On non-broken UNIX implementations, the "open" call uses the effective
UID to enforce access rights. Try a trivial set-UID program that prints
the real and effective UIDs, and then just opens a specified file,
reporting success or failure (use "perror" to report failure), and
closes the file, doing nothing else. If *that* acts as if it's using
the real UID to check permissions, and the printout reports that it is,
in fact, set-UID to the UID to which it should be set-UID, 1) is the
most likely cause....
Piercarlo Grandi
An obvious generalization is to have real (accounting) and
effective (protection) owners for files as well. This would solve
some problems with file ownership and accounting for closed
subsystems (notably ingres and the spoolers) that implement their
own protection policies, and thus need to give access to files
only to their own setuid programs, but do not want the space
taken up to be debited to them.
It would also solve the famous chown problem.

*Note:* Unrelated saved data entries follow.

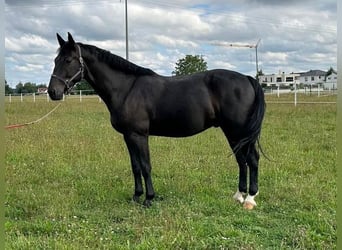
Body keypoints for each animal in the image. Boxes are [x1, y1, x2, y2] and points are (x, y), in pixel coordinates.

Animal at [48, 32, 266, 209]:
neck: (126, 89)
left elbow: (146, 166)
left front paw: (149, 198)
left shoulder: (139, 135)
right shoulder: (128, 136)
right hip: (233, 133)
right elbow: (135, 166)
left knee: (252, 159)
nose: (53, 92)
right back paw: (239, 196)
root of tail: (247, 78)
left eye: (68, 60)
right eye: (55, 59)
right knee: (241, 160)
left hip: (238, 131)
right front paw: (136, 196)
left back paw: (249, 199)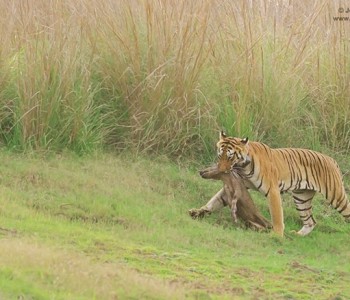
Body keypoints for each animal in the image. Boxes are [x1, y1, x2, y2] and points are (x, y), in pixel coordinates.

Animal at [216, 131, 350, 237]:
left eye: (230, 157)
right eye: (220, 155)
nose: (220, 171)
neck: (244, 167)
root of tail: (332, 159)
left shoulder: (272, 190)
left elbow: (277, 215)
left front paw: (276, 235)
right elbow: (218, 198)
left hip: (336, 197)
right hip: (302, 198)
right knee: (310, 221)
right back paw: (297, 235)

Currently either chown is
allowed anybody, and then anybody may cheat filespace accounting (by
chowning their files to somebody's else account), or only root (and then
you must write a chown utility that asks for passwords).
If we had "chown -[er]" and user A wanted to let user B acquire
ownership of a file, the following sequence would do the trick with
perfect safety:
user A: chown -e B file
user B: chown -r B file
with a rule that the [er]owner may change the other owner id to itself.
User A has no qualms in making B the eowner, after all it wants to transfer
the actual ownership; user B then may actually acquire the rownership. If
user B does not, user A can always revert the eownership to itself.